Piotr STRELNIK peinture artiste d’origine polonaise
Piotr Strelnik Monotypes A y bien regarder, la dernière série d’œuvres sur papier que nous offre Strelnik tient presque de l’expérience kinesthésique. Suite de moments vibratoires, ces monotypes – œuvres originales réalisées par empreinte – s’imposent de prime abord par leur résonance rétinienne : temps de latence, sidération de la vision, réponse sensorielle… Imprimée par la main de l’artiste dans un flux plus rapide que celui de la pensée, chaque œuvre se découvre comme l’empreinte saturée de ses propres matériaux : empâtements de l’encre offset que le crayon vient griffer, fluidité des pigments à l’huile précipités par des solvants. « Je cherche à saisir l’instantané, mais dans une maîtrise constante de la composition et de la forme. » Par le jeu inversé qu’impose le monotype, Strelnik nous donne à voir le miroir de ses propres visions de peintre. Et sans renier ce qu’il doit à ses pairs, de Soutine à Franz Kline, il réaffirme la primauté de l’acte de peindre. Il impose un Ici et Maintenant de l’art où, par la contemplation, se rejouent l’essence des choses et notre expérience intime d’être au monde.

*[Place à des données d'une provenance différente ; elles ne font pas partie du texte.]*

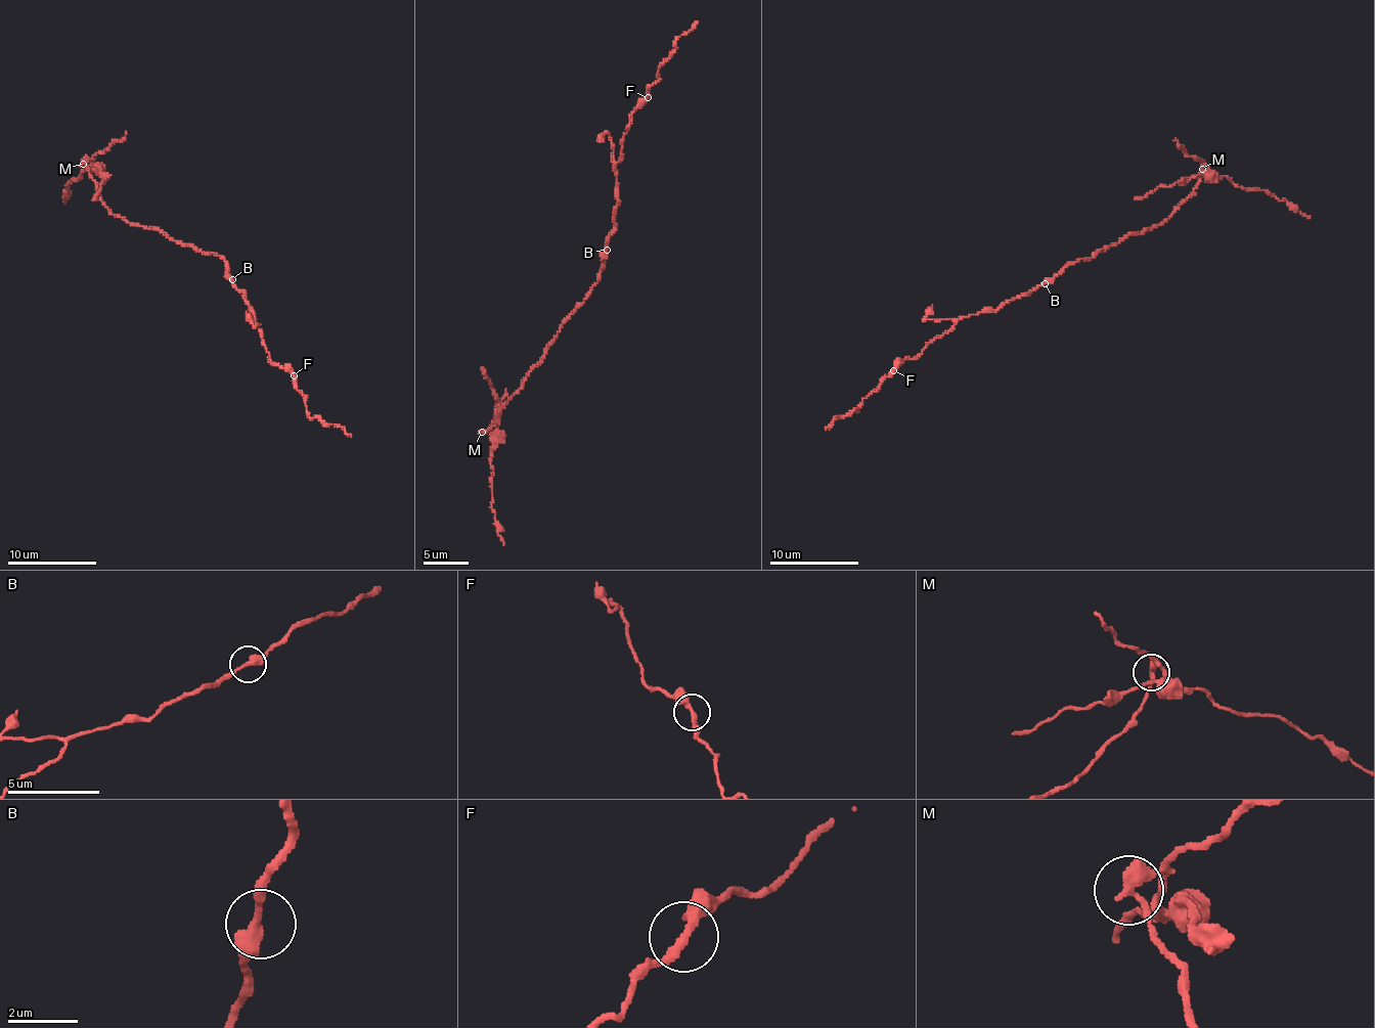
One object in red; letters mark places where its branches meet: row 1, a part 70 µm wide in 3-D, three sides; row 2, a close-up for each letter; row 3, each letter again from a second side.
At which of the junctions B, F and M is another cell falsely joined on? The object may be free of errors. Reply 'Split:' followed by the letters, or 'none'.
Split: M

Texte : Galerie Maison des Muses
Marie Girault, Journaliste et critique d’art Magazine Artension « Si l’œuvre de STRELNIK s’enracine dans ce que l’héritage européen possède de plus solide, elle se confronte d’autant mieux et avec quelle maîtrise (!), aux grands défis qui secouent la peinture aujourd’hui. Au delà de la problématique liée à la question du sujet, par le recours – on se surprend à le constater – à une simple toile, aux pinceaux et aux pigments, STRELNIK réaffirme la primauté du geste pour une expérience toujours renouvelée ; quand notre œil ébahi, retrouve le plaisir jubilatoire de la contemplation ».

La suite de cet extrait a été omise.